70.
“So you see, Oliver,”, continued Boris “everything is falling into place. What part of the Third World you don’t own, your armies and banks occupy, or soon will. Your own citizens are bled dry to support your imperial war machine while your masters grow ever richer. China is waved over your heads as an emerging menace, but the vast majority of its people are no better off than people in Bangladesh. Everything your citizens wear from high couture to low, everything in their daily lives from coffee machines to watches to cell phones to computers, their toothbrushes, their soap, their medicine, their hammers, their nails, their pet food, their baby food, everything is made by slaves standing for twelve hours a day, six days a week doing the same thing over and over again until they stagger back to a cot in a room with two dozen others to hide their despair in fitful sleep only to wake up the next day to face an interminably empty existence with no way out but suicide.”
Boris looked into my eyes and stopped himself.
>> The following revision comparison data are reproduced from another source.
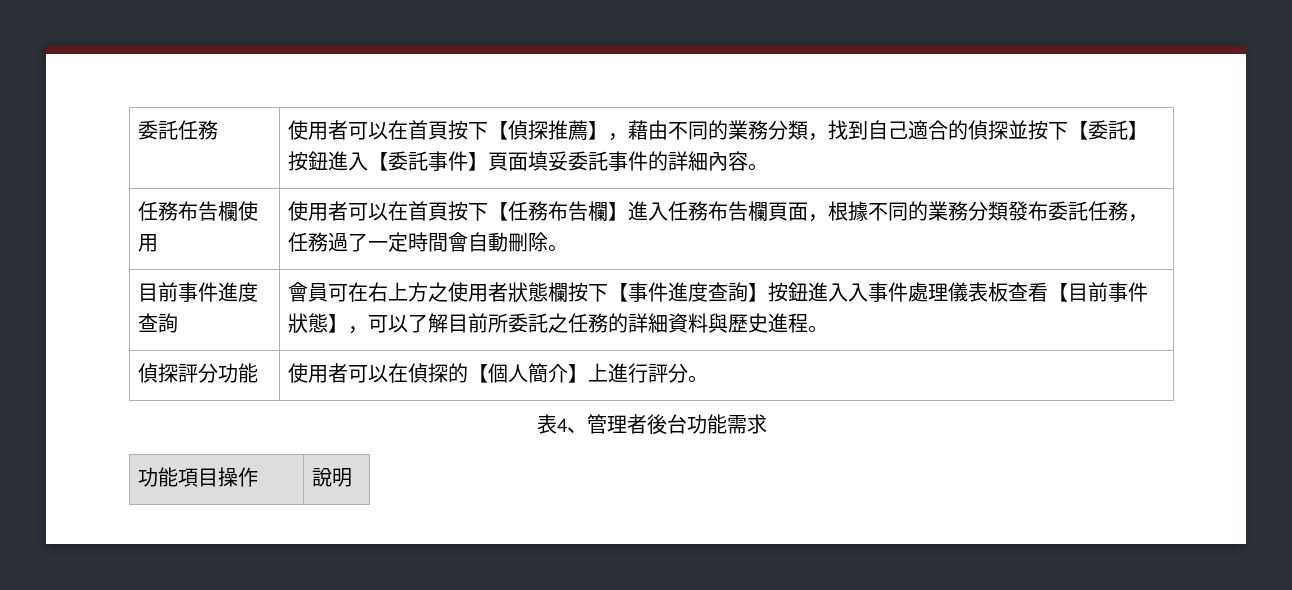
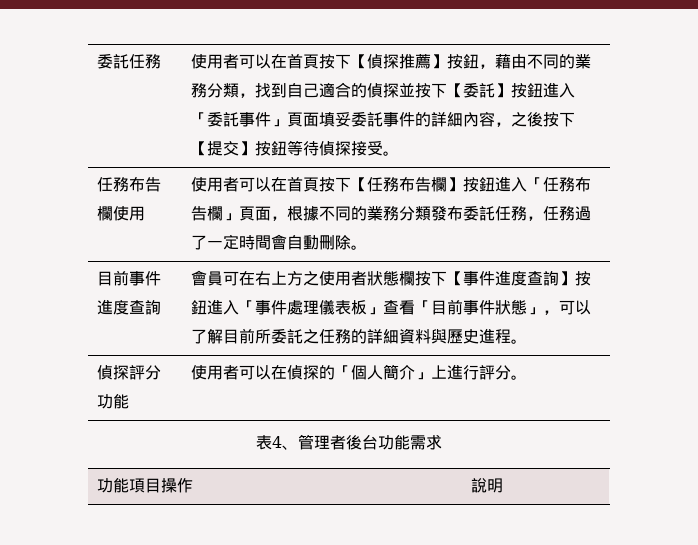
(609, 130) none -> [446,54,479,69] 按鈕
[368,151,489,171] 【委託事件】 -> [190,112,287,127] 「委託事件」
(749, 161) none -> [494,112,575,127] [190,140,383,156] ，之後按下【提交】按鈕等待偵探接受
[628,201,769,221] 進入任務布告欄 -> [462,176,591,192] [190,206,239,221] 按鈕進入「任務布告欄」
[848,283,869,302] 入 -> [238,300,255,313] 「
[1008,282,1069,302] 查看【 -> [366,300,431,315] 」查看「
[328,314,349,333] 】 -> [526,307,543,315] 」
[468,364,489,383] 【 -> [334,365,351,378] 「
[568,364,589,383] 】 -> [414,372,431,380] 」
He placed a fat finger and a fat thumb on each end of his mustache and twirled them. He placed a broad hand on his forehead and smoothed back his hair. He stood up from the table and took Pat and Nanette in his arms. “You have heard a litany of crimes, abuses and abominations and you will hear many more, my friend.” He looked around the table. “Why don’t we give Oliver a break for a while? What do all civilized people do when life weighs heavily upon their shoulders? They dance.” He offered a hand to Claudia. She stood up and took it. She turned to me and offered me her other hand. The music on the jukebox swelled.